Gri su kullanımı: Lavabo, duş ve çamaşır makinesi sularını bahçe sulamada değerlendirmek mümkün.
🌱 Tarımda ve Bahçecilikte Alınabilecek Önlemler
Damla sulama sistemi kullanın: Geleneksel sulamaya göre %60’a kadar su tasarrufu sağlar.
Gün doğmadan ya da gün batımından sonra sulama yapın: Buharlaşmayı azaltır.
Kuraklığa dayanıklı yerel bitkiler tercih edin.
Organik madde kullanımı (malçlama): Toprağın su tutma kapasitesini artırır.
🏢 Sanayi ve Kamu Kurumlarında Su Yönetimi
Atık su geri kazanım sistemleri kurulmalı.

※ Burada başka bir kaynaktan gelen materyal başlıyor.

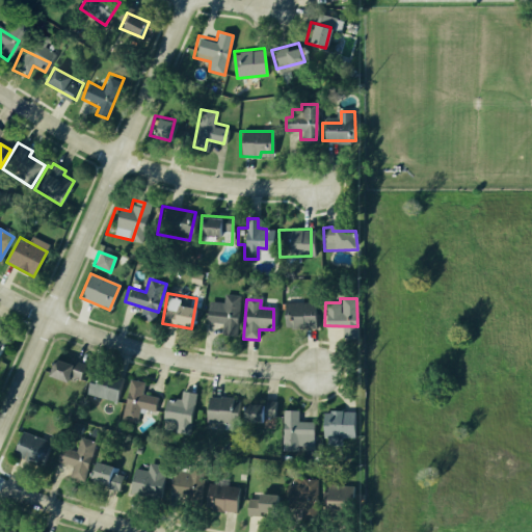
[(208,300),(206,323),(223,324),(222,335),(237,336),(239,302),(208,300)]
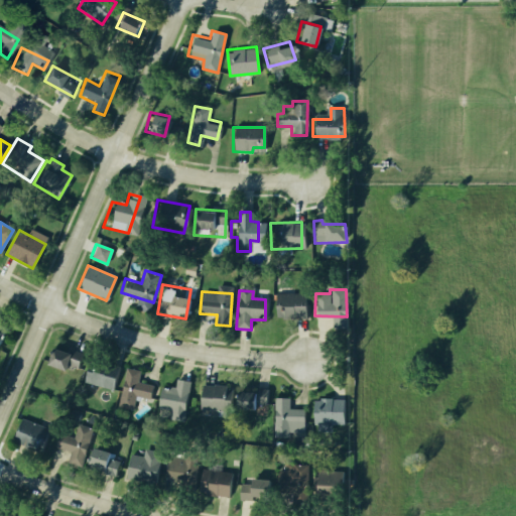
[(304,294),(304,318),(279,318),(279,294),(304,294)]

Yağmur suyu toplama sistemleri yaygınlaştırılmalı.
Soğutma sistemlerinde su verimliliği sağlanmalı.
İşletmeler su ayak izini hesaplayıp buna göre önlem almalı.
👨👩👧👦 Toplumsal ve Yönetsel Düzeyde Neler Yapılabilir?
Su tasarrufu eğitimleri ve kamu spotları yaygınlaştırılmalı.
Yerel yönetimler, binalarda gri su sistemlerini teşvik etmeli.
Yasal düzenlemelerle su israfı caydırılmalı.
Barajlar, göletler ve yer altı su kaynakları sürdürülebilir biçimde yönetilmeli.
İklim değişikliğine karşı ulusal stratejiler su yönetimini de kapsamalı.